CrowdStrike has announced Threat AI, the industry’s first agentic threat intelligence system built to automate the most complex, time-consuming intelligence workflows and accelerate outcomes. As part of CrowdStrike’s newly announced Agentic Security Workforce, Threat AI provides mission-ready agents that reason across threat data, hunt adversaries proactively, and take decisive action across the kill chain, empowering defenders to concentrate on high-impact investigations while remaining firmly in command.
“Adversaries are weaponizing AI to accelerate every stage of attacks,” said Adam Meyers, head of Counter Adversary Operations at CrowdStrike. “What once took months can now happen in seconds, collapsing the defender’s window of response. Intelligence must evolve beyond informing defenders to actively countering threats at the speed of AI.
“Threat AI is the intelligence arm of CrowdStrike’s vision to equip every security analyst with mission-ready agents that eliminate high-friction tasks better suited for machines, ushering in a new era of threat intelligence,” Meyers emphasized.
As CrowdStrike’s Senior Vice President of Counter Adversary Operations, Meyers leads the Threat Intelligence line of business for the company. He directs a geographically dispersed team of cyber threat experts tracking criminal, state-sponsored, and nationalist cyber adversary groups across the globe and producing actionable intelligence to protect customers.

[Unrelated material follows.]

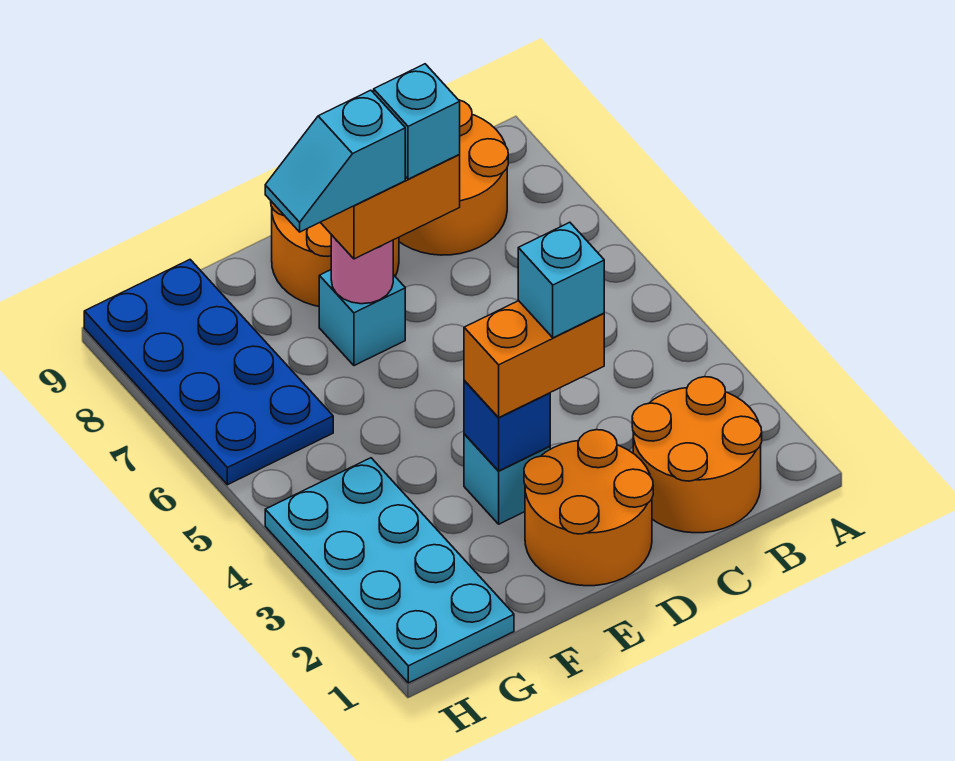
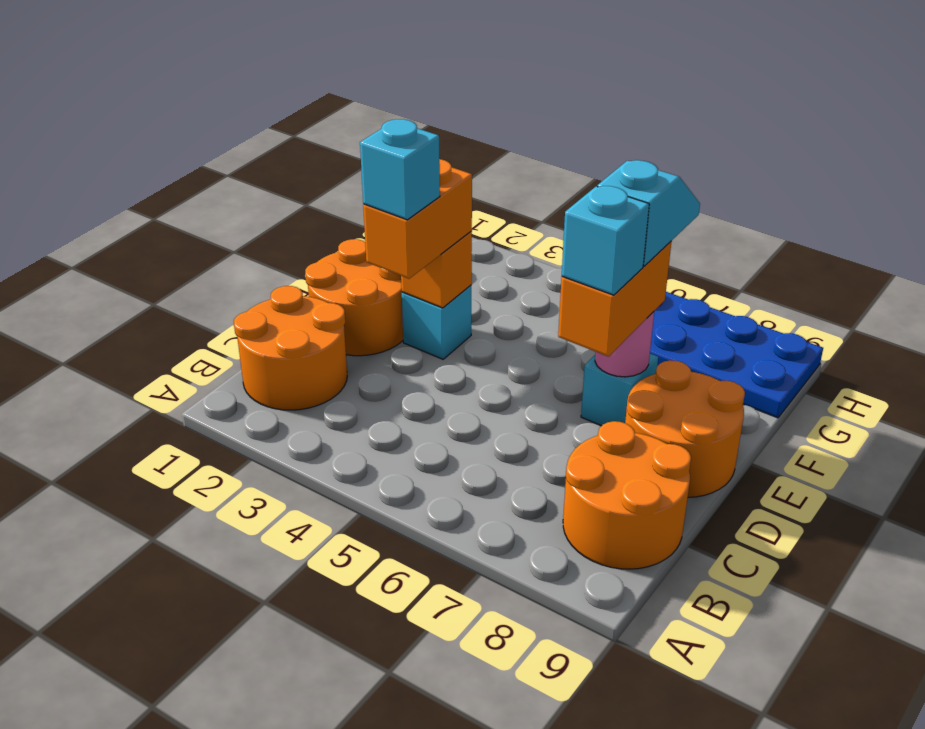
blue 1x1 brick [464,380,550,471] -> orange 1x1 brick [401,231,472,308]
cyan 2x4 plate [265,458,514,683] -> none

CrowdStrike has long been a force in adversary intelligence, tracking more than 265 of the world’s most sophisticated nation-state, eCrime and hacktivist groups. Embedded inside CrowdStrike’s Threat Intelligence & Hunting modules and informed by years of real-world decisions from CrowdStrike Counter Adversary Operations’ (CAO) team of elite threat hunters and intelligence experts, Threat AI automates complex workflows and surfaces actionable recommendations when analysts need them most.
“Adversaries that are very sophisticated will use AI to their advantage, and adversaries that are less sophisticated actually use it to their detriment,” Meyers noted. “You need to be a subject matter expert to get the most of that AI and get what you need from it.”
Threat AI rapidly accelerates investigations and threat response, with two initial types of agents. The Malware Analysis Agent automates one of the most time-consuming and complex analyst workflows — reversing, classifying, and comparing malware. In seconds, the agent analyzes files, identifies code similarities, and provides instant attribution, delivering actionable insights and scaling defenses across entire malware families.
The second category is the Hunt Agent. It automates proactive, expert-level threat hunting continuously across the environment. The agent executes queries, proactively scans for emerging threats, rapidly surfaces critical findings, and delivers clear, actionable insights and next-step recommendations.
“AI allows some of these adversaries to outpace the defenders,” Meyers observed. “The attacker has the advantage. The defender has to be right 100% of the time. The attacker only has to get lucky once.”
The Malware Analysis and Hunt Agent are the first in a series of Threat AI agents, with additional agents for triage, correlation, and exposure mapping to follow. Each agent will be orchestrated so the output of one strengthens the others.
“I think its still early innings on AI,” Meyers said, noting that in some verticals, CrowdStrike had seen a 200%-300% growth in Chinese intrusion activity, and a 136% cloud intrusion growth since the start of the year, as they use exploits against unmanaged devices.
“All AI is is files with a bunch of numbers in them,” he noted. “If we are not defending AI, how do we protect the data centres in our research foundries.”
CrowdStrike is also introducing a powerful new Chrome extension that brings CrowdStrike adversary intelligence directly into analysts’ web browsers. Analysts can access CrowdStrike’s intelligence while conducting external research, gaining immediate context for investigations and speeding response times with actionable insights, all in the same workflow.
“You could spent $100 million training ChatGPT, but if Chinese espionage actors come in and steal the entire model and all the weights, you have a big problem,” Meyers said.